READ ON: BELTON MO COPS TOSS THE CONSTITUTION AND HELP FANNIE MAE WITH ILLEGAL SELF-HELP EVICTION

"It has been said, that for evil men to accomplish their purpose, it is only necessary that good men should do nothing.  That is all that the criminal wants of the law...to be let alone."
                                                                             Multiple Attributions
                                        

CONTINUE: "THE MORTGAGE CRISIS IS NOT GETTING BETTER!"
                         

Self enacted laws followed by self enforcement of those laws by those without authority are sure to cross the line of law as it becomes obscured.  If justice is not applied according to law, then the insidious encroachment of the Constitution will eventually erode its' power and the reverence of its' people.

__Given data__
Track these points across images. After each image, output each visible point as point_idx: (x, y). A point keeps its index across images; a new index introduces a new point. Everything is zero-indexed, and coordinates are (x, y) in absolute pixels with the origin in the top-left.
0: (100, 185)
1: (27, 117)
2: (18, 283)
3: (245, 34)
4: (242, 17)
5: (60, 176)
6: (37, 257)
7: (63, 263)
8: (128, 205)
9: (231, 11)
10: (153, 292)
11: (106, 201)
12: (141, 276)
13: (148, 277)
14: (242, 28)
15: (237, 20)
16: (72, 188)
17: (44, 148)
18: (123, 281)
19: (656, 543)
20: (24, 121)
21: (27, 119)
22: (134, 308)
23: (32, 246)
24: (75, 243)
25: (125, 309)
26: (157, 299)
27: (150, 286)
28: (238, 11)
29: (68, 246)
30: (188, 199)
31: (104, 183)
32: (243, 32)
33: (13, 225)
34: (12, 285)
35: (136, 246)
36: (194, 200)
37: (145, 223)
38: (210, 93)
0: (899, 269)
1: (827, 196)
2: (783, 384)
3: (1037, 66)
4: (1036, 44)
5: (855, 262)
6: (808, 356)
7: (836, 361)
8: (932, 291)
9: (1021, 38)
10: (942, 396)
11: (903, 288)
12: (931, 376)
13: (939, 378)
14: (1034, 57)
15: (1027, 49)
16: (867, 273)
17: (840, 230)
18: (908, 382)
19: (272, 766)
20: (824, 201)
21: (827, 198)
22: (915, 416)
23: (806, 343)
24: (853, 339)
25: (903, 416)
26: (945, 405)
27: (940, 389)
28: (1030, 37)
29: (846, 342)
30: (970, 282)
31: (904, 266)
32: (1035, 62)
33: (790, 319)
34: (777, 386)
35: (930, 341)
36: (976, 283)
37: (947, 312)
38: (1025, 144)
--
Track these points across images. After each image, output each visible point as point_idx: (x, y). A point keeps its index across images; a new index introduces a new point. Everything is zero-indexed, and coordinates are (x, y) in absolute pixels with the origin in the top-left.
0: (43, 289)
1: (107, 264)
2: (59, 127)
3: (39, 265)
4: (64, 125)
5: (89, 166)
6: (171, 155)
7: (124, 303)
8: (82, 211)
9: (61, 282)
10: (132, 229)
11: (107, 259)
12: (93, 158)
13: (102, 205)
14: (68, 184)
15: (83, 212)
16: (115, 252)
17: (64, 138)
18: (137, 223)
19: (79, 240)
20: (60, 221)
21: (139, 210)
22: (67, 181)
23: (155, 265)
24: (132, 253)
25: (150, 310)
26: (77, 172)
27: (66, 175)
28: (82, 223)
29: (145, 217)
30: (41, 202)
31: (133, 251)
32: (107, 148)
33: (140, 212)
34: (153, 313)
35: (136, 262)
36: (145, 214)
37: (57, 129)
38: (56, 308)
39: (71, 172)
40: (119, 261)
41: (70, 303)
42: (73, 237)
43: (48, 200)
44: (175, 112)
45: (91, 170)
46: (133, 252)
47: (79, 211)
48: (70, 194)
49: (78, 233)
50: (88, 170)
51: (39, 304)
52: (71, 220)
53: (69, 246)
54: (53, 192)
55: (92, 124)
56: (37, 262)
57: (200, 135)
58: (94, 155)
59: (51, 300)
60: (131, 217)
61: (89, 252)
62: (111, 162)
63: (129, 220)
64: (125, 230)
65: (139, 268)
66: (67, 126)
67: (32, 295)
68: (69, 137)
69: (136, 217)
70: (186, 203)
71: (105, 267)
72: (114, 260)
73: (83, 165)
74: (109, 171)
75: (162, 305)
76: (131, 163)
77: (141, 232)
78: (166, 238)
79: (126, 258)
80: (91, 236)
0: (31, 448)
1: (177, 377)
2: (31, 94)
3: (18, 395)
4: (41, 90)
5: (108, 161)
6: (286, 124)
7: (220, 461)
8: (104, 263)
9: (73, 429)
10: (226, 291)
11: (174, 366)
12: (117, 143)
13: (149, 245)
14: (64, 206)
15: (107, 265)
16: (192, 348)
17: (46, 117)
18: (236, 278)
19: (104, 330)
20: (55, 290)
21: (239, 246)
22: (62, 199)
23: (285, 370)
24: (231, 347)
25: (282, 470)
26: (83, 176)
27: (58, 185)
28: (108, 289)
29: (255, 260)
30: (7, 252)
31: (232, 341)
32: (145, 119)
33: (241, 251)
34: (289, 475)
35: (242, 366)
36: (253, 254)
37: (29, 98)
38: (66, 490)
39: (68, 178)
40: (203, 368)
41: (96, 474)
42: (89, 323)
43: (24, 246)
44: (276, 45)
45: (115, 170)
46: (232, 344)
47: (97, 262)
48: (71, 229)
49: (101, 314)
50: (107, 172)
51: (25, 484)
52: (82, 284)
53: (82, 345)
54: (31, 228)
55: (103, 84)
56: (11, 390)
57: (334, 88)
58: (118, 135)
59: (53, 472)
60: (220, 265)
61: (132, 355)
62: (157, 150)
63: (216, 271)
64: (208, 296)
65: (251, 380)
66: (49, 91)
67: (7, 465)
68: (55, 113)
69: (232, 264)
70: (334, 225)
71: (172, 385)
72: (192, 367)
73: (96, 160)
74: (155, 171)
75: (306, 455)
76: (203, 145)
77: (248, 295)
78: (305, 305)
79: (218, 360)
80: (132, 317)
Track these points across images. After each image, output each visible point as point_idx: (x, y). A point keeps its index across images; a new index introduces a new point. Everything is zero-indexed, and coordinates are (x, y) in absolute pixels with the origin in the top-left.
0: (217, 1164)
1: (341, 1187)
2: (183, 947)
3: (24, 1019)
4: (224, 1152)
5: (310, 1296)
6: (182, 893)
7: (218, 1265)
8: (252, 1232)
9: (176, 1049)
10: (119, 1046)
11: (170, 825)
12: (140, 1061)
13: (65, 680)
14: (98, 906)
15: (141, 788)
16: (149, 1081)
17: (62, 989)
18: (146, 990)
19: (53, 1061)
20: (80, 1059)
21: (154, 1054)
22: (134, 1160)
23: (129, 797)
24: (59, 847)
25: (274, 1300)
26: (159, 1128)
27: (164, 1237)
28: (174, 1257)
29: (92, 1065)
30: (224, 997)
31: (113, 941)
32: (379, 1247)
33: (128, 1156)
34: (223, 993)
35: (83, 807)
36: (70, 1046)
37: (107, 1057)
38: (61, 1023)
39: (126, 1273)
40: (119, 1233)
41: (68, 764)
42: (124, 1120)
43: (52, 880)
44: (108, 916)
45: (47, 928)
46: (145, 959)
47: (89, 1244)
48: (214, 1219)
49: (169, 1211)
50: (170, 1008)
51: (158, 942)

__Activity A__
From the eviction post, copy word for word the passage starting at "Multiple Attri" up to and including "of its' people.".
__Activity B__
Carry the eviction post forward, picking up right after its last sentence.

__Answer box A__
Multiple Attributions
                                        

CONTINUE: "THE MORTGAGE CRISIS IS NOT GETTING BETTER!"
                         

Self enacted laws followed by self enforcement of those laws by those without authority are sure to cross the line of law as it becomes obscured.  If justice is not applied according to law, then the insidious encroachment of the Constitution will eventually erode its' power and the reverence of its' people.

__Answer box B__
On September 10th, 2015 the Belton MO police department headed by police chief James Persons and city attorney Megan McGuire looked the other way as two rogue police officers (Officer S. Bechtel and Officer Johnathan Doe) acting on their own, while proudly admitting that they had no authorization from anyone but themselves, they then evicted local resident Danny Hammond and his family without due process as is required by ancient and unchanged laws.

The officers had no writ; no warrant; no judgment or even a Sonic receipt.  They had no paperwork which they casually admitted and then verbally attributed their presence to a damning conversational accusation by a lightly regarded real estate sales person by the name of Ryan Rader of Keller Williams Real Estate of Lees Summit a self proclaimed "agent" of Fannie Mae.

Strangely, the police each had tiny note pads and tiny pencils, but did not write any tiny notes.

This very heavy handed police action was more astonishing as this police department is currently under investigation for  workplace sexual harassment.  Don't quote me just because I wrote it here, but I kind of believe that Chief Persons is a prime suspect.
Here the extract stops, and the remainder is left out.